Com o aval do presidente Jair Bolsonaro (sem partido), a Advocacia-Geral da União (AGU) está preparando um habeas corpus que será apresentado ao Supremo Tribunal Federal (STF) para garantir o ex-ministro da Saúde Eduardo Pazuello tenha o direito de ficar calado durante seu depoimento na CPI da Covid, respondendo apenas as perguntas que quiser. A presença de Pazuello no Senado está marcada para o dia 19.
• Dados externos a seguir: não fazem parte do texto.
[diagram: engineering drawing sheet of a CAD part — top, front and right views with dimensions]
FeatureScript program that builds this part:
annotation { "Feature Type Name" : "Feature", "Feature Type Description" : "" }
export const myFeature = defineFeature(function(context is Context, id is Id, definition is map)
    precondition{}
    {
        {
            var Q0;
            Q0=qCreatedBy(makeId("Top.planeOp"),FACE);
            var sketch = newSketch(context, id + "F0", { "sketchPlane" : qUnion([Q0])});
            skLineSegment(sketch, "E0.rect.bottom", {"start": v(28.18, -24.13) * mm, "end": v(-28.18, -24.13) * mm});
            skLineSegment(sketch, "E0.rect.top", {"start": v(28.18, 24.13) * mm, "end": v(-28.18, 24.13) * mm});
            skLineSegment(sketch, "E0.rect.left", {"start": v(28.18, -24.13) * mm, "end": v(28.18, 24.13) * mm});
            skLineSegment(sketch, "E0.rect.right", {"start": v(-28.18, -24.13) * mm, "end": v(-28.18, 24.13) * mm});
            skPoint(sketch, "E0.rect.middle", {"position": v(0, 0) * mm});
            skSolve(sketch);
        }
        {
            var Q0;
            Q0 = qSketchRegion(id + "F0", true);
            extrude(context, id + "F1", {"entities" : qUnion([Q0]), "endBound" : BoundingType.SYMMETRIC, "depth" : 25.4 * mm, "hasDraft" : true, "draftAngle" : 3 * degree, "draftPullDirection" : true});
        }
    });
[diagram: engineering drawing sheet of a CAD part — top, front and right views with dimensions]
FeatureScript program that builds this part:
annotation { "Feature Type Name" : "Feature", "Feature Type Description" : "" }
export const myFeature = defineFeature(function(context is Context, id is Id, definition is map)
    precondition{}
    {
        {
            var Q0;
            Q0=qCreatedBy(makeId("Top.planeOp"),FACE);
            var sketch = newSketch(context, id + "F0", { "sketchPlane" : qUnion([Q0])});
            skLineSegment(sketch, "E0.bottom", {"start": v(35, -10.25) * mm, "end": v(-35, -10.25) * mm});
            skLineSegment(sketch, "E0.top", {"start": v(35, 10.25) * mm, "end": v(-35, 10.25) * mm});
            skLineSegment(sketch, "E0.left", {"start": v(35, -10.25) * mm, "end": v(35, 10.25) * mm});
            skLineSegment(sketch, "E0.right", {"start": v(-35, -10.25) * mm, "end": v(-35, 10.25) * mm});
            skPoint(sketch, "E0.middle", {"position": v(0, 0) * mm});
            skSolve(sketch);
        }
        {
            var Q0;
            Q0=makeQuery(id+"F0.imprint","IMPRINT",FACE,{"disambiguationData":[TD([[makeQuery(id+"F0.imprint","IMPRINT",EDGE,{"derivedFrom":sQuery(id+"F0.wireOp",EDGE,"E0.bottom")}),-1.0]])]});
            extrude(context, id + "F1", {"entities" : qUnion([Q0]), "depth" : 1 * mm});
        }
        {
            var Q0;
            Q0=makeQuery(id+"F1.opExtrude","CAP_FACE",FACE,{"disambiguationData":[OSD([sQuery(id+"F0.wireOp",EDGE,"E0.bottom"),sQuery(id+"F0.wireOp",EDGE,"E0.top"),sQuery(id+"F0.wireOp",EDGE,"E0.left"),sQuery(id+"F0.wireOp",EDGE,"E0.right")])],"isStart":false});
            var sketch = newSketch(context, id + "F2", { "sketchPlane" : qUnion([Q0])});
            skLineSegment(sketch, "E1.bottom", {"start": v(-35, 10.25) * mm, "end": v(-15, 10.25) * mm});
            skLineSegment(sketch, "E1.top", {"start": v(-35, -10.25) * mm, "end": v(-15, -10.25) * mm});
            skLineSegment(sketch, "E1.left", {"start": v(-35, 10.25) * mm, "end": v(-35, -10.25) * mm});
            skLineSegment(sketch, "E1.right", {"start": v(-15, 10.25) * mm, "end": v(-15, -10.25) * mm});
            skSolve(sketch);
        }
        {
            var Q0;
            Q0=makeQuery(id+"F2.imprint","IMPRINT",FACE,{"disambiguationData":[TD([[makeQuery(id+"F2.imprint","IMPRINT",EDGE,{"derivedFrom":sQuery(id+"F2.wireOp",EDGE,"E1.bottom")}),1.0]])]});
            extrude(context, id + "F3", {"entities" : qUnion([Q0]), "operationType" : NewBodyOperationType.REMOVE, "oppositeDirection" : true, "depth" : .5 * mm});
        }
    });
Um ex-ministro da Saúde ser assessorado pela AGU é um fato inédito. O Planalto avalia que proteger Pazuello na CPI seria proteger também Jair Bolsonaro. Segundo apuração da CNN Brasil, o Planalto avalia que a CPI já condenou o governo e, principalmente, a gestão Pazuello.

Apesar de o general ter sido convocado como testemunha, o que lhe obriga a falar, há jurisprudência no STF para que tenha o direito do silêncio. Em 2019, o ex-ministro Celso de Mello autorizou que uma ex-funcionária da Câmara de Comércio Exterior ficasse em silêncio durante depoimento na CPI do BNDES. O presidente da Vale, Fábio Schvartsman, também conseguiu o mesmo direito na época.